According to the piece on life after lockdowns below, why are people feeling the first hard pinches of rising inflation? Answer in one to three sentences.

◆ EXTRACT:
__________________________________________________

We are released from isolation bubbles, facemasks are now optional. The wonder of gathering in larger groups again has settled; we feel more empowered to decline invitations than we did before covid regulations made it mandatory. As the regulations ease, climate change expresses in more frequent floods and fires, in ever more refugees from this and from war. We are feeling the first hard pinches of rising inflation as a result of all that money printing that our governments did since 2020. In every conversation I have there is an awareness that what appears to be normal is actually fragile, subject to change. As we look around at the unsteady world, each of us is still processing the long, internal months of isolation.
We re-emerge after lockdowns, yes. But we are different from who we were in 2019. Shaken. Wiser, perhaps. More thoughtful, more conscious of what is valuable. Humbled maybe, by a new-found, still-fragile love for life and connection, for choice over the way we live our lives.

__________________________________________________

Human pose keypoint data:
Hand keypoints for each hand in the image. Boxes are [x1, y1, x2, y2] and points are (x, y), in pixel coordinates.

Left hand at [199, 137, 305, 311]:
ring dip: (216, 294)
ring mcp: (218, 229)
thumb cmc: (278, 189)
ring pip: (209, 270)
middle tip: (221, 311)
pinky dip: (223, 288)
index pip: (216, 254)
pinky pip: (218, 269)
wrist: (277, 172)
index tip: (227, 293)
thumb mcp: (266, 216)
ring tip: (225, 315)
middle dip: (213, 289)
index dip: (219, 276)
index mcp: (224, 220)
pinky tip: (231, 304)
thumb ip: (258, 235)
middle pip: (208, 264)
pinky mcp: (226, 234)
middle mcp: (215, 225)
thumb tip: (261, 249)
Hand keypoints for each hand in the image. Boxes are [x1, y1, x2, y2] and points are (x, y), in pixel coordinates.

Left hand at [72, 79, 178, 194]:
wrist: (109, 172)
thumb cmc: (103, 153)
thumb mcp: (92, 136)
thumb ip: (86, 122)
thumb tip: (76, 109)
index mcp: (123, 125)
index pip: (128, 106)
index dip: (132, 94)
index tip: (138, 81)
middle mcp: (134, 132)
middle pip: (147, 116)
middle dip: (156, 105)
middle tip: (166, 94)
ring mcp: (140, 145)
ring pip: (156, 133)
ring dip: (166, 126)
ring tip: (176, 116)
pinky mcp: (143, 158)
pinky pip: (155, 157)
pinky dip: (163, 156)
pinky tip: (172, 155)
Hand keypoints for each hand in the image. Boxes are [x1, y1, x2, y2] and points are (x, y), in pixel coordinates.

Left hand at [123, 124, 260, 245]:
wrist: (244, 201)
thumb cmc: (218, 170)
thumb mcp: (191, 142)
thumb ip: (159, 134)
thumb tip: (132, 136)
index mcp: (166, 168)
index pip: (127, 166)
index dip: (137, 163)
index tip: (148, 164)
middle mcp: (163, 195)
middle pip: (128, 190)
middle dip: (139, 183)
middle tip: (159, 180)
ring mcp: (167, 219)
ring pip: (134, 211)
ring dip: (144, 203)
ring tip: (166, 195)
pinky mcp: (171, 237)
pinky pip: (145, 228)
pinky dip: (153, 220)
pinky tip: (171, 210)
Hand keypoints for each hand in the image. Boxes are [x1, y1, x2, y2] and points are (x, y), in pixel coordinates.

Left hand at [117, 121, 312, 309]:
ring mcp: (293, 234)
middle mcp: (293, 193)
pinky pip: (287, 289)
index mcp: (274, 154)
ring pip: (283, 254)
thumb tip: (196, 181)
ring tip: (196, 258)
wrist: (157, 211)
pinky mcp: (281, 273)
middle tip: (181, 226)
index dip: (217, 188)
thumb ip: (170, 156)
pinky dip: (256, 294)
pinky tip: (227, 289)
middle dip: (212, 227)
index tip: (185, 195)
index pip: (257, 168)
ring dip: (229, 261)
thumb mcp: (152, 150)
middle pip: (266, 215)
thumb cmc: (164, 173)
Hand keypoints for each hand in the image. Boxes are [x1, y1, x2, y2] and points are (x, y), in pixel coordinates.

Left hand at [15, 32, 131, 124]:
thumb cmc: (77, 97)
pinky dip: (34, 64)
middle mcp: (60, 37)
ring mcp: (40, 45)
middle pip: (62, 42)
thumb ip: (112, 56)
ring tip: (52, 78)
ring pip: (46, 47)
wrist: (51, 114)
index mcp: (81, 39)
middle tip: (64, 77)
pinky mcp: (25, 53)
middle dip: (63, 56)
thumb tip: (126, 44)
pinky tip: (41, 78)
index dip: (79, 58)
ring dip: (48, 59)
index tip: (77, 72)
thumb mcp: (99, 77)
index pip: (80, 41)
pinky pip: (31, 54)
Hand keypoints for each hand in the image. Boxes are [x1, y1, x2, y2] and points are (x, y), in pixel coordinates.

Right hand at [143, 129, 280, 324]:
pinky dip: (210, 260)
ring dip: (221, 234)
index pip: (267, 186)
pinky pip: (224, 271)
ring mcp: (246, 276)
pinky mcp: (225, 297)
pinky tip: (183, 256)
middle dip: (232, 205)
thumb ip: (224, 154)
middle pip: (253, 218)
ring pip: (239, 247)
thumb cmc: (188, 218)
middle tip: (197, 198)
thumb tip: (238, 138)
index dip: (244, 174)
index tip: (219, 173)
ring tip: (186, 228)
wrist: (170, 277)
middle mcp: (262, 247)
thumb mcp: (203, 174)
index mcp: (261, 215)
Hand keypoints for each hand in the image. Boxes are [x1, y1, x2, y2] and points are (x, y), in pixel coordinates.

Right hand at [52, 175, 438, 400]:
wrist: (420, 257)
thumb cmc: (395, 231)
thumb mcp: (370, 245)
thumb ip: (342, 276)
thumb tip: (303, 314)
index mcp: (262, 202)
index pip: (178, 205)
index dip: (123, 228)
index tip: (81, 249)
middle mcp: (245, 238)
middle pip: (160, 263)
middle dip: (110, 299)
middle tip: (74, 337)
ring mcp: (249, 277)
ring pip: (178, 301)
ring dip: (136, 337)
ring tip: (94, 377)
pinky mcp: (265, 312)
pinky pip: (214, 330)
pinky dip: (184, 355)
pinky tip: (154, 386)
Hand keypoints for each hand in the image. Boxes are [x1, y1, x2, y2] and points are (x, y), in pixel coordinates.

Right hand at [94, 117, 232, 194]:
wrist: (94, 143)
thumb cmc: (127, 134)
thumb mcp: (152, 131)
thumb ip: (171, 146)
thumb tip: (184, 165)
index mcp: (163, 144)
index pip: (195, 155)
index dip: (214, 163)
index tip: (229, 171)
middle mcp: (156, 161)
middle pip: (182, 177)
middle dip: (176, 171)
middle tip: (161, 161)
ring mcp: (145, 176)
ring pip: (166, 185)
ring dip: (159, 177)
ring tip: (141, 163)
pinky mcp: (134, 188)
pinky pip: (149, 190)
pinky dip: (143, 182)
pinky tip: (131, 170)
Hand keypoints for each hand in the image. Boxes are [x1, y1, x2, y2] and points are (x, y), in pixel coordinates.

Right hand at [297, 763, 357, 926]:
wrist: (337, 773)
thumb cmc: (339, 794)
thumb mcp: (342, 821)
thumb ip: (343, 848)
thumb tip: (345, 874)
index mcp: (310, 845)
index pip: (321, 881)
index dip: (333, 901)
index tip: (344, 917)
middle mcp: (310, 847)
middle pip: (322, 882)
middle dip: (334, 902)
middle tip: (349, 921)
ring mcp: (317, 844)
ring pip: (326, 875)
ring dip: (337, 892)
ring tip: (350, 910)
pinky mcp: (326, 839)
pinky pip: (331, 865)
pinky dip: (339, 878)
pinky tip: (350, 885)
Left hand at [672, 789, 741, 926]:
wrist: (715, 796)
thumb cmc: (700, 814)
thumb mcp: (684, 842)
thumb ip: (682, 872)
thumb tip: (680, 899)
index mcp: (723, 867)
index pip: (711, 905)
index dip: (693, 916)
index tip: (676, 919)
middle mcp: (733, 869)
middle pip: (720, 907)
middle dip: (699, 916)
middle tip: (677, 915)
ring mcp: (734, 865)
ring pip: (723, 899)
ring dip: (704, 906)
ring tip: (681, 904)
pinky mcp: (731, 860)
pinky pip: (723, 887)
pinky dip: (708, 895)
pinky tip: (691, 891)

__________________________________________________

◆ SOLUTION FOR THIS PROBLEM: They are feeling them as a result of all the money printing their governments have done since 2020.